Three investment bankers -- UBS, Bank of America and RBC Capital Markers -- downgraded the stock of parent company Playboy Enterprises last month. They found fault with the TV Networks division's difficulty in getting more cable operators to sell Playboy to their customers through subscription video-on-demand instead of pay-per-view.

Subscriptions are a more stable form of revenue than pay-per-view, which is an impulse buy. And Playboy's soft-core programming looks tame compared with the X-rated movies most cable systems include in their overall menu. (Playboy itself offers hard-core movies through its wholly owned Spice Networks division.)

Michael Savner, media analyst for Bank of America, said he downgraded Playboy's stock because even the company's management "does not expect to see domestic-TV revenue growth in 2007, due to increased competition and ongoing difficulties with the VOD transition."

Some cable ops are reluctant to offer the 24/7 Playboy TV network to customers for a monthly subscription fee because they have to funnel 30% of every dollar to Playboy.
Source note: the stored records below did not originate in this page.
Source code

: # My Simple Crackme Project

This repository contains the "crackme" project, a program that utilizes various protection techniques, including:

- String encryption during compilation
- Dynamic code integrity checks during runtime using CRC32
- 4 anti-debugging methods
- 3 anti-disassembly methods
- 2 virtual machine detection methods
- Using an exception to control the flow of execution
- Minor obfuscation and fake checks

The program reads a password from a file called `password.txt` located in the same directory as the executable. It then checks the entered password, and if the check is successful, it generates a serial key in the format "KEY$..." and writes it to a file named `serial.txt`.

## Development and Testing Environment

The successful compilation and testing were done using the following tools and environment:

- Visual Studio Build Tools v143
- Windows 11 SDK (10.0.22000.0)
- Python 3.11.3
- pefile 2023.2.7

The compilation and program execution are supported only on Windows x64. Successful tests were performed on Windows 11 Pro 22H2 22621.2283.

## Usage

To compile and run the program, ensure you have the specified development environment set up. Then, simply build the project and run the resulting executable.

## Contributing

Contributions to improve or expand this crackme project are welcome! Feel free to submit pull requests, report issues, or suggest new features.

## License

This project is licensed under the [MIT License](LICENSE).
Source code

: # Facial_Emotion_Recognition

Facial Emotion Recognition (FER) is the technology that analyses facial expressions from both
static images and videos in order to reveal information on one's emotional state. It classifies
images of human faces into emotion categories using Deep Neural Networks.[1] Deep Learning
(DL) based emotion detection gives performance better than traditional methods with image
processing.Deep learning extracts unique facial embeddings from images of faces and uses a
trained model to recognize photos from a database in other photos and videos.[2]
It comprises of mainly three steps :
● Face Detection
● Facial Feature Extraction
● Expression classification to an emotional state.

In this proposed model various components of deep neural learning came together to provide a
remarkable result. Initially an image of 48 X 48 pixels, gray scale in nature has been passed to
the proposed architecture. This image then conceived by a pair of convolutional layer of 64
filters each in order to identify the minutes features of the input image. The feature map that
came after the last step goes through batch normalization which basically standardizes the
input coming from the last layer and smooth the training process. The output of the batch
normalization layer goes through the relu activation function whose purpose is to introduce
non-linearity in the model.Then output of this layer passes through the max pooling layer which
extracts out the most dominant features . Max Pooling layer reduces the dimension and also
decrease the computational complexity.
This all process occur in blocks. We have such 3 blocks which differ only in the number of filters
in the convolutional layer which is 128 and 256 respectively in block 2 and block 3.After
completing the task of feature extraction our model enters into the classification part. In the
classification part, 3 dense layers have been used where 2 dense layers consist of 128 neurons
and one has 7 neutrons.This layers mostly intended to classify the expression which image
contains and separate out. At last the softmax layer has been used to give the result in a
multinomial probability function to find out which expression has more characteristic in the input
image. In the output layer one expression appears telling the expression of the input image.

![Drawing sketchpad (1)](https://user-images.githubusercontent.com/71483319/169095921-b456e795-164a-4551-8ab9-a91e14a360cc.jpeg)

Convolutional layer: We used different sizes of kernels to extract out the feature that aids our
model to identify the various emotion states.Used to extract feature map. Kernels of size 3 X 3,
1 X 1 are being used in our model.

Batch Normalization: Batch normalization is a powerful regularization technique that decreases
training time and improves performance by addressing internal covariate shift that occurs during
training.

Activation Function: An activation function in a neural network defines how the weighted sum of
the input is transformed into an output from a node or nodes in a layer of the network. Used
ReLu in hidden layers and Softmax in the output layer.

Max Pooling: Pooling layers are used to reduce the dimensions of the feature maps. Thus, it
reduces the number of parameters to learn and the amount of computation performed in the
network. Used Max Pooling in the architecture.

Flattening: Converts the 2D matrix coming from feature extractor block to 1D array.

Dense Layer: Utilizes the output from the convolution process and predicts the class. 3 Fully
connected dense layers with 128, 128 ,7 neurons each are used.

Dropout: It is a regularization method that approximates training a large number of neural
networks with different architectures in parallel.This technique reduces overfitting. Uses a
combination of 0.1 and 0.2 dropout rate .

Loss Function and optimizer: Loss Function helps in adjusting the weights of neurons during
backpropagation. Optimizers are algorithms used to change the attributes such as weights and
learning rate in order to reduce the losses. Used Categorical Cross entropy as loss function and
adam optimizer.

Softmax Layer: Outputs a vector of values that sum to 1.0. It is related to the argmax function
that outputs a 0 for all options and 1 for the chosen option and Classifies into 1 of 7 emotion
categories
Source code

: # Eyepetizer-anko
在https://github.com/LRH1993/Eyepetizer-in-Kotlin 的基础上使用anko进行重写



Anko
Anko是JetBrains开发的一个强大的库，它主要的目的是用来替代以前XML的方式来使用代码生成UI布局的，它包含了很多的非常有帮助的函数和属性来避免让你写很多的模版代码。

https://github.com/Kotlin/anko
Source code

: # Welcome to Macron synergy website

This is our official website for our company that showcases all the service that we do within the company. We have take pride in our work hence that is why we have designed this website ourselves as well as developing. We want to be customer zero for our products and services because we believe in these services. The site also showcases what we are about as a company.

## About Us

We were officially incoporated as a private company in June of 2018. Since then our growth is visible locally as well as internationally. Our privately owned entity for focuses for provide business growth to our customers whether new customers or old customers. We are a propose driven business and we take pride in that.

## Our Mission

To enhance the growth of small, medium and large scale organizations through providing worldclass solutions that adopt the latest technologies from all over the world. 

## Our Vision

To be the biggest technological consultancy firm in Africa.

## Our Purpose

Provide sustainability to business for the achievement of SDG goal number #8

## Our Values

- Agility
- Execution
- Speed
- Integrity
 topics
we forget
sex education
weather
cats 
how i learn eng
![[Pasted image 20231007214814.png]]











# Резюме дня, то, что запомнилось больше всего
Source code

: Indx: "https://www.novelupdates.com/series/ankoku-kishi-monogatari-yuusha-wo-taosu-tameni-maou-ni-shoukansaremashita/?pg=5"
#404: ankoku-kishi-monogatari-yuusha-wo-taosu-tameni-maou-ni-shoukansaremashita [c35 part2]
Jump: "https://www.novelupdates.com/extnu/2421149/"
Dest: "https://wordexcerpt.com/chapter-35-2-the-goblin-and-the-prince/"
With pay per view, the cable op typically hands over only about 10% of the average subscriber dollar, pocketing the remaining 90%.

Playboy Shop

Playboy's argument for subscriptions is that the number of customers would shoot up because they'd get not only the 24/7 network but 30 hours of Playboy on Demand for the same monthly price.

The two other executives who lost their jobs last week are Dan Smith, VP of production for the Playboy Entertainment Group, and Tom Furr, VP of on-air promotion.

Late last year, Playboy engineered a major shift at the top, pushing out James Griffiths, president of the entertainment group, and Ned Nalle, president of programming. The company brought in Bob Meyers, awarding him the new post of president of media, which encompasses both the entertainment group and the publishing operation.